We must approach them with patience, understanding, and care. It is best to put your feet in their shoes to get a good grasp of what they are going through. This is the first thing that you must do because you can’t provide much help if you don’t understand the situation they’re in.

Here are a few things that you can do.

  • Listening

They will often repeat themselves or ask questions. You should listen to them instead of getting mad or frustrated. Doing so will provide them the comfort of knowing that you are there for them. It’s also a way of validating their emotions because you listened to and acknowledged them.

  • Reassuring

You should know what they like and dislike to avoid situations that could trigger fear or anxiety. And when you cannot understand the cause of their distress, you can at least reassure them. Reassurance comes in many ways, varying from person to person. For some people, they feel reassured when you involve them in your activities. Mere presence can be enough for others.

The truth can sometimes cause much stress and suffering for patients with young-onset dementia. Therapeutic lying is very much like a white lie, where the truth is twisted to avoid any possible conflicts that could hurt them or get a violent reaction.

  • Staying Positive

Giving them compliments will make their day. You can also tell a few jokes in between conversations.

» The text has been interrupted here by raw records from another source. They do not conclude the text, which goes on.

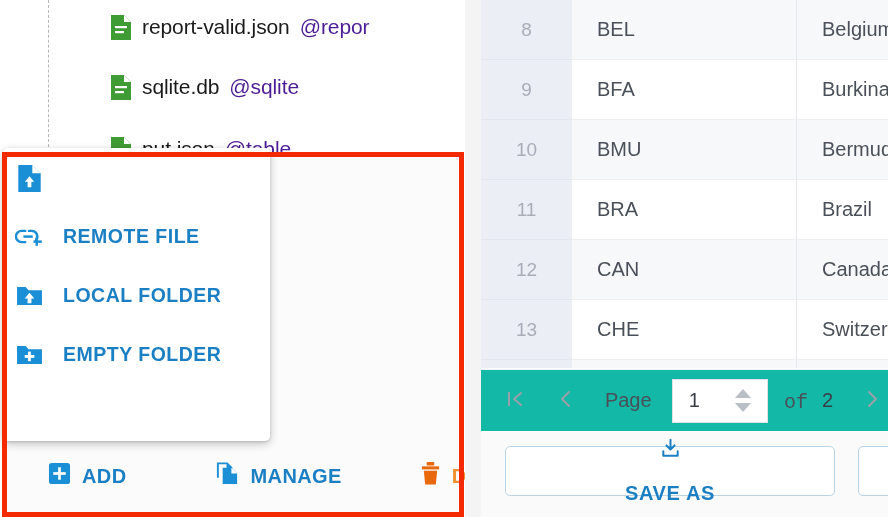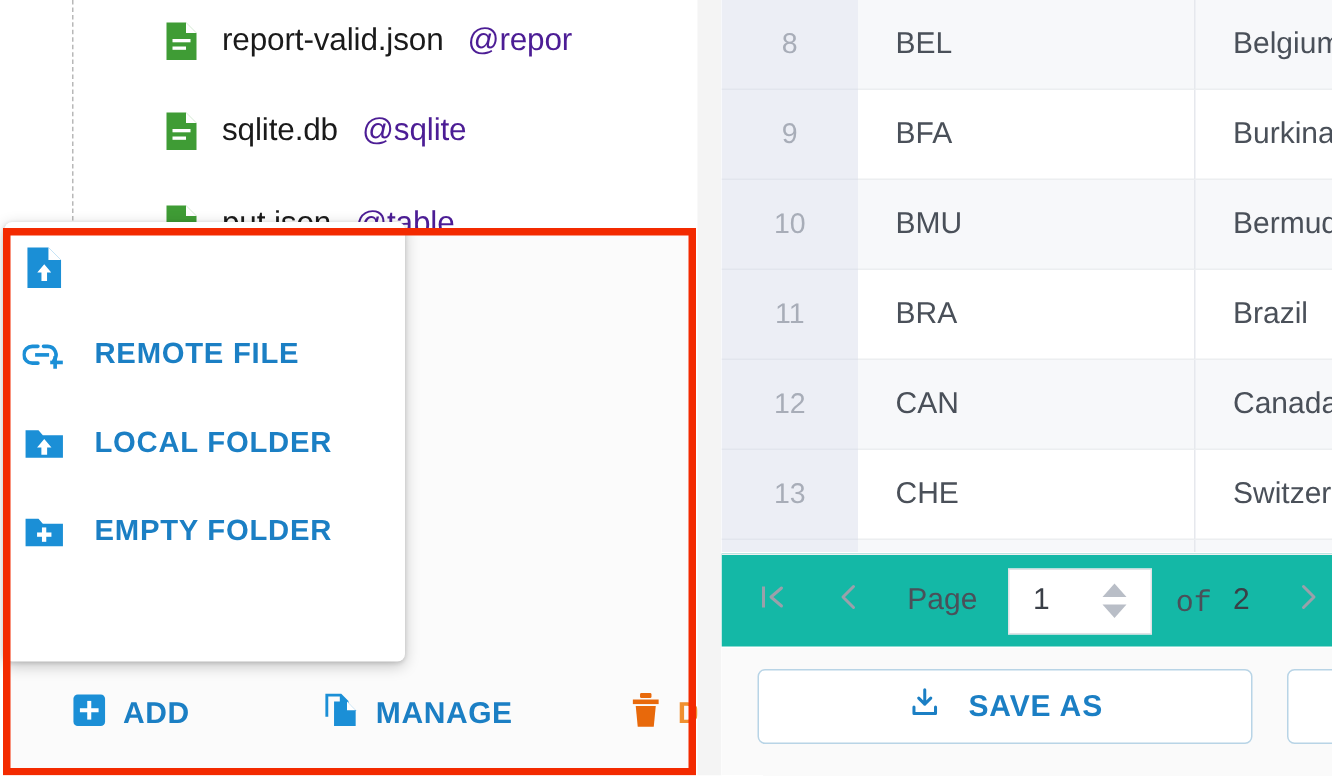--- a/index.html
+++ b/index.html
@@ -24,7 +24,7 @@
   
   .file-row {
     position: absolute; left: 110px; display: flex; align-items: center;
-    height: 42px; gap: 16px; white-space: nowrap;
+    height: 42px; gap: 10px; white-space: nowrap;
   }
   .file-row .fname {
     font-size: 21px; color: #1a1a1a; letter-spacing: -0.1px;

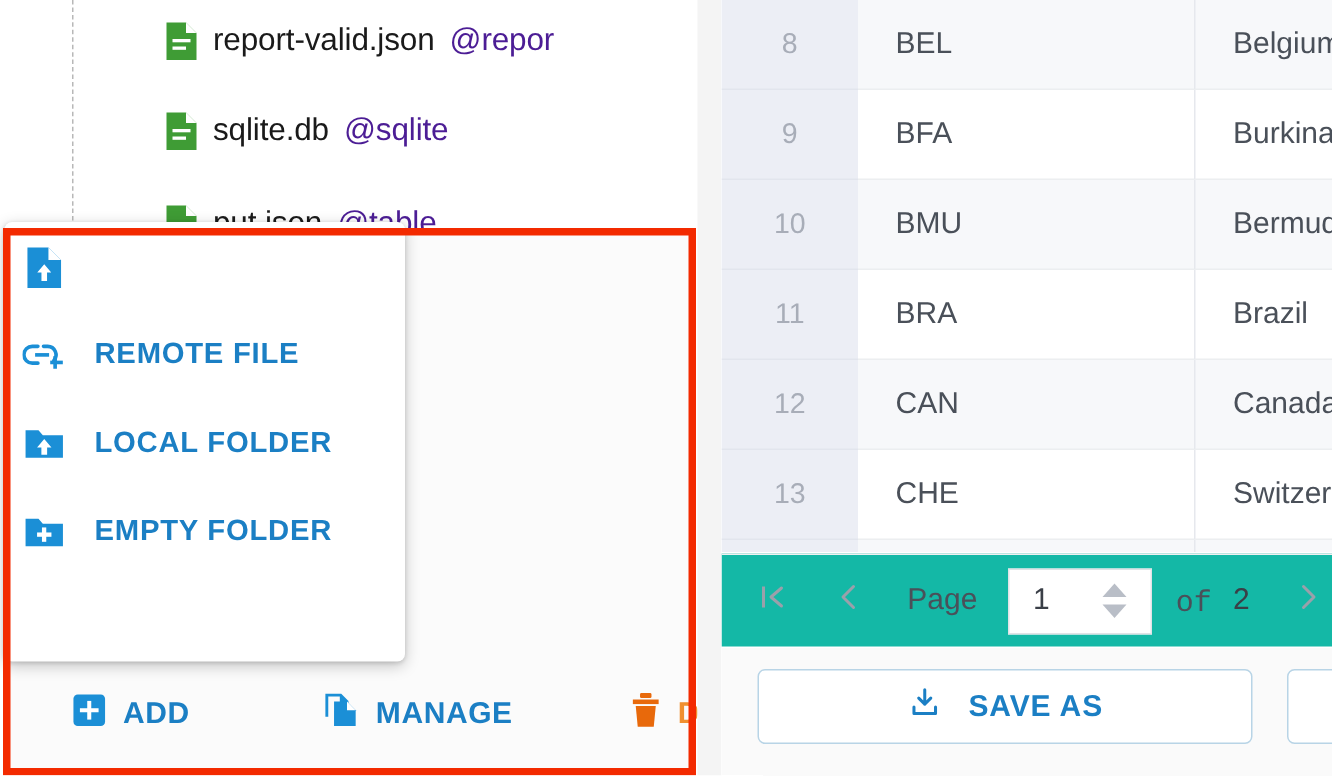--- a/index.html
+++ b/index.html
@@ -163,6 +163,7 @@
     border: 1px solid #b8d4e6; border-radius: 5px; background: #ffffff;
     display: flex; align-items: center; justify-content: center; gap: 18px;
     cursor: pointer;
+    flex-direction: column;
   }
   #save-as .sa-label {
     font-size: 20px; font-weight: bold; color: #1b7fc4; letter-spacing: 0.6px;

This will help them feel happy and forget about sad things.

  • Helping them Achieve Tasks

Frustration is a common scene for patients with young-onset dementia, as they can no longer perform certain activities with ease. Instead of doing it for them, you can group complicated tasks into smaller, achievable ones.

  • Seeking Proper Medical Attention

In some cases, they will need treatment and counseling.

Dementia in young adults is complicated and challenging for all people involved. But with your help, it will be easier and more manageable. All your efforts will go a long way in helping them cope with their illness.